Читать книгу The Watch on the Heath: Science and Religion before Darwin - Keith Thomson - Страница 5
PREFACE
ОглавлениеWhen Charles Robert Darwin entered the University of Cambridge in 1828, it was not with the expectation of studying science but rather with every intention of becoming a Church of England priest. He studied theology, philosophy, classics and a little mathematics. We do not know with what enthusiasm he faced the prospect of actually being ordained; his early writings show a conventional set of beliefs and a noticeable lack of religious zeal. Over the following decades, however, everything changed for Darwin. He found that his science, his intellect and his faith had created a set of personal conflicts that he could not resolve.
Charles Darwin’s dilemma was the inevitable consequence of pursuing a system of rational enquiry like science that seeks to explain all apparent mysteries in terms of lawful, natural phenomena. He was forced to choose an intellectual path between a belief that the world was created by God exactly as it is now, and probably some 6,000 years ago, and the growing evidence that the earth and life upon it have evolved slowly, without supernatural assistance, for some 4.5 billion years. In fact, in various guises and under different names, what we call ‘evolution’ had been in the air for at least two hundred years before the publication in 1859 of his On the Origin of Species by Means of Natural Selection and the Preservation of favoured Races in the Struggle for Life. Since about 1650, the development of a whole range of new sciences had posed threat after threat to the mysteries of revealed religion. ‘Evolution’ is part of a much broader and older enquiry and a deeper contest for our intellectual commitment, a contest between a world system that expects every part of the cosmos ultimately to be explainable in terms of natural properties and processes and one that maintains the existence of a fundamental core of unknowability, of supernatural mystery and the controlling hand of an eternal non-worldly Being. This may be humankind’s oldest intellectual puzzle, and this book will attempt to trace one small part of it.
It has not always been necessary to choose between one side or the other: science or religion, reason or mystery. In the age before Darwin, many powerful clerics were also notable scientific scholars and leading scientists were often at least conventionally pious. For them, science and religion could share a common philosophical basis with the premise that a careful, rational study of nature, instead of denying God, would confirm that all life is, after all, the product of God’s unique creation. Natural Theology and its counterpart in the geological context, Physico-Theology, provided an intellectual framework that both embraced science and kept it at bay.
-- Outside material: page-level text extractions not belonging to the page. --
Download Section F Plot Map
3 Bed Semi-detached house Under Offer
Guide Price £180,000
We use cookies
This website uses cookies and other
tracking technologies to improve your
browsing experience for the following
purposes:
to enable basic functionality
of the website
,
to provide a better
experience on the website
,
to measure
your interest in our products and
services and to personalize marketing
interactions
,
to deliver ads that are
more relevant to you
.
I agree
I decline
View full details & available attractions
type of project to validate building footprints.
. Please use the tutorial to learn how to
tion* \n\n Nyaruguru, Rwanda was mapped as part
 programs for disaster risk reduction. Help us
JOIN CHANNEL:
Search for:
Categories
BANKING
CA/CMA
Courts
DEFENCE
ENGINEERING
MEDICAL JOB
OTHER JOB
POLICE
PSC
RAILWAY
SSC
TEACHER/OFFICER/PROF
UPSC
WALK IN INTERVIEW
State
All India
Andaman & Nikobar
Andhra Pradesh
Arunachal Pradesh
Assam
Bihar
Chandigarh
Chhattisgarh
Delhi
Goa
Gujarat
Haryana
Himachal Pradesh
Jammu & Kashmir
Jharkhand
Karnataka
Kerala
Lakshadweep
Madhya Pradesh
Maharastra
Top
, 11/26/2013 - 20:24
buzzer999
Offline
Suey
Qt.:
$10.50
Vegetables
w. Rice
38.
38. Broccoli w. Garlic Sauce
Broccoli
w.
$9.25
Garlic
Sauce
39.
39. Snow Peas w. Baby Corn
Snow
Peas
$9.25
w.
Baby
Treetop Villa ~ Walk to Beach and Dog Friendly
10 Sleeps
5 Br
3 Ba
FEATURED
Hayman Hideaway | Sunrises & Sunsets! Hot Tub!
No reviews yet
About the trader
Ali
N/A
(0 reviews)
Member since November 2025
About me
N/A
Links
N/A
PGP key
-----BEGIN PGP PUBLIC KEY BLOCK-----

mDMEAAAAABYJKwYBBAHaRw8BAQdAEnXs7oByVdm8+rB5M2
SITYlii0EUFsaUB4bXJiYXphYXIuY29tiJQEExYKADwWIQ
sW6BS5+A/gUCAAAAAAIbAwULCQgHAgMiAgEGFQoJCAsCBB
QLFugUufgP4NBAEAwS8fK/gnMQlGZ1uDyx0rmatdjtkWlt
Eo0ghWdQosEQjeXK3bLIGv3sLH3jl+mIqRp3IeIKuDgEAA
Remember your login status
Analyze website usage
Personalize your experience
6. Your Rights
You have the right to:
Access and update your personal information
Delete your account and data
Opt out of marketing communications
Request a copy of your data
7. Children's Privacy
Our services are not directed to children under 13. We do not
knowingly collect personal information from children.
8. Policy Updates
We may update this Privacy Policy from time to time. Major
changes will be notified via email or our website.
Indeed, natural theologians believed that a study of God’s handiwork constituted a proof of the very existence of God. Believers who were scientists welcomed natural theology because it gave their endeavours a framework within which to operate. Deist and Christian alike could find much to favour in a movement that sought to discover God through rational study without depending on a belief in miracles or insisting on the literal truth of the Bible. Some theologians naturally worried that this new movement would risk flirting too seductively with material explanations of the world and preferred to remain with the relative safety of the authority of the Bible and revelation. Nonetheless, in one form or another, natural theology has maintained a currency to the present day. Its last and greatest expression was in the classic work of 1802 by Reverend William Paley, usually known by the short version of its title, Natural Theology. Paley’s arguments have never really been improved upon. His book affords a starting point from which to trace a story that reaches from the ancient Greeks to Descartes and to the intellectual environment of the seventeenth and eighteenth century from which Darwin sprang.
Paley and his predecessors set themselves a daunting task. As the explanatory power of science had reached further and further into the previously secret places of nature and as it progressed beyond simple description of phenomena to explain the earth and life on it in terms of underlying processes, their arguments had to change in response. Some of what they wrote – what they theorised, even what they thought was fact – might almost seem absurd to us now, but the work of people such as the Reverend Thomas Burnet, the Reverend John Ray, Dr Robert Plot, Dr William Whiston, Dr John Woodward, Dr James Hutton, Dr Erasmus Darwin and countless more, writing between 1665 and 1800, gives us an extraordinary glimpse into minds at the forefront of an epic enquiry. Many were deeply religious; all were consumed by the need to solve this potentially all-consuming challenge to their world view. They were often under immense pressure to conform with orthodoxy, even when their intellects pointed them in other directions. As well as admiring the force and elegance of the writing and the inventiveness of the arguments, we may also variously envy these earlier scholars their certitude, their daring, and often their humility and caution. It also becomes clear that this is not just a struggle between two sides; it is also a series of debates raging within both what we now call ‘science’ and ‘religion’.
One of the many ironies about the conflict over the subject of evolution is that as a student Charles Darwin read and admired Paley, including his great work on natural theology. The final theme to this book is to trace out the powerful, direct connection from Paley’s belief that natural theology proved the impossibility of ‘evolution’ to Darwin’s championing of a critically important mechanism for the origin of new species.